Empiezo por una confesión: tengo una triste incertidumbre y no sé cómo defender la consigna de paz.
No he logrado que los falsos positivos, el paramilitarismo, la desaparición de testigos, los apóstoles del horror, las chuzadas del DAS, Yidis y tantos otros espantos asociados al uribismo me lleven a votar por Petro.
De vicepresidenta, preferiría 100 veces a Ángela María Robledo que a Marta Lucía, pero de presidente, a ninguno.
Rechazo enfáticamente la extrema derecha del innombrable, pero eso no equivale a respaldar a su contrincante; menos aun cuando esta agua y este aceite tienen en común tanto populismo, tanto verbo de falso mesías.
Ambos partidos dicen y desdicen cosas al vaivén de la contienda: el Centro Democrático le daría rejo a los acuerdos de paz, a las altas cortes, a la JEP, al subsuelo… Colombia Humana propone que “una constituyente territorializada y pluralista haga las reformas que no hizo la Constitución del 91, a la salud, educación, justicia y política”; aumentaría el impuesto predial a la tierra improductiva, y acabaría con los fondos privados de pensión.
Como ninguno de los dos candidatos me inspira confianza, hice el ejercicio del “nefastómetro”. Resultado: me angustia más Uribe tres que Petro uno y medio (entendiendo por “medio” la Alcaldía de Bogotá).
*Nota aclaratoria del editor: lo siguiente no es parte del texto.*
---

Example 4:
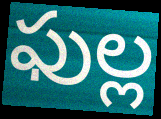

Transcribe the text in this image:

ఫుల్ల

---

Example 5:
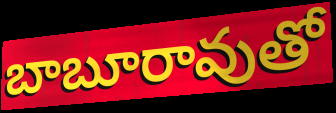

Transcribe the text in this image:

బాబూరావుతో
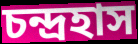
চন্দ্রহাস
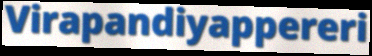
Virapandiyappereri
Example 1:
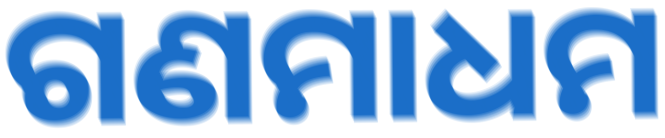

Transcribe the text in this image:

ଗଣମାଧମ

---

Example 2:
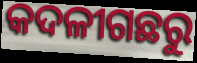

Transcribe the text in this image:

କଦଳୀଗଛରୁ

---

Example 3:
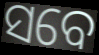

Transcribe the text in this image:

ସବେ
Ambos son un peligro, pero coincido con un hijo, amigos libre pensadores y maestros periodistas: “Uribe es peor”.
La dimensión del daño causado por el Centro Democrático sobrepasa, por mucho, la petulancia, antigerencia y demagogia, el resentimiento y exaltación de la lucha de clases, de la Colombia Humana.
Comprendo a quienes, sin ser petristas, han cambiado el voto en blanco por el apoyo a Petro, argumentando que moderarlo a él resultaría menos imposible que frenar a Duque: el uribismo, dueño del Congreso y de la Presidencia, sería un atroz monolito de poder (gracias Mavé, por la palabra), jurásico y represivo, con todos los riesgos y exclusiones que ello implica.
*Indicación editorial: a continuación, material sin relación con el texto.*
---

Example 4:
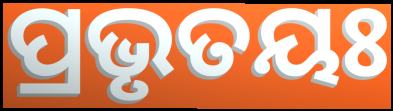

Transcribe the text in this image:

ପ୍ରଭୃତୟଃ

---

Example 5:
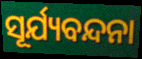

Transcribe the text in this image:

ସୂର୍ଯ୍ୟବନ୍ଦନା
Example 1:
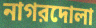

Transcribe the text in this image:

নাগরদোলা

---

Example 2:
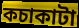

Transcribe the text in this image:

কচাকাটা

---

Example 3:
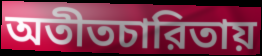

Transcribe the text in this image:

অতীতচারিতায়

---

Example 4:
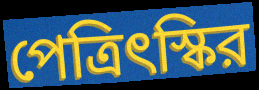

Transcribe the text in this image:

পেত্রিৎস্কির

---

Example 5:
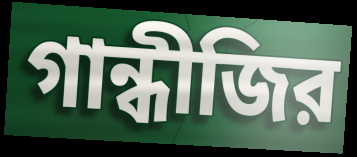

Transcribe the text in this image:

গান্ধীজির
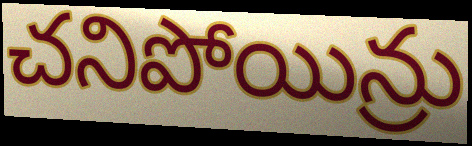
చనిపోయిన్రు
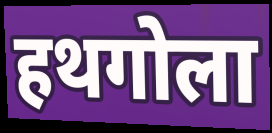
हथगोला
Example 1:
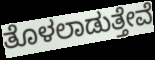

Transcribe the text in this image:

ತೊಳಲಾಡುತ್ತೇವೆ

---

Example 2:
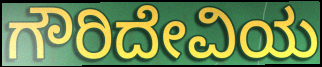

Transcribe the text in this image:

ಗೌರಿದೇವಿಯ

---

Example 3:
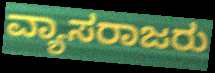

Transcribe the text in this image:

Petro tiene gente fatal, pero ha hecho alianzas valiosas; que Mockus y Claudia López estén con él puede tener dos lecturas: o no eran tan independientes como decían, o depusieron su posición personal, en aras de consolidar un camino a la paz.
Por su parte, ¡mentor y alfiles de Duque dan grima! Desconcierta que una persona inteligente y joven se lance al ruedo catapultado por Uribe y su prontuario; y que tenga de escuderos al aquelarre de Ordóñez y su medioevo, a Gaviria y su traición, a Viviane y su incoherencia, a Popeye y sus muertos. En el fondo de su corazón, ¿no sentirá vergüenza?
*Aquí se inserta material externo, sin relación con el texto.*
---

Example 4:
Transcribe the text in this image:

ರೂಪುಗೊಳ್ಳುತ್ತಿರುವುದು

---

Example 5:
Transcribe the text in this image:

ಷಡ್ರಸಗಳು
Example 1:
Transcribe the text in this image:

El voto en blanco no tiene poder vinculante y legalmente es un cero a la izquierda; es más simbólico que efectivo, y muchos dicen que, a estas alturas, no estamos para símbolos. Que lo único válido y necesario es atajar a Duque, o a Petro.
Pero votar en blanco es mi forma de expresar que agradezco vivir en una democracia, y que a pesar del desengaño participo de ella; que votar por Petro me da dolor de estómago, y respaldar a Uribe me daría un incurable dolor de conciencia.
Por eso —en medio de contradictores de todos los tonos—, sin asomo de felicidad, sin neutralidad ni cobardía, con dolor de país, y siguiendo una coherencia que quizá sea inútil, pero es genuina, a la hora enviar esta columna, sigo con mi #VotoEnBlanco y mi perplejidad en gris.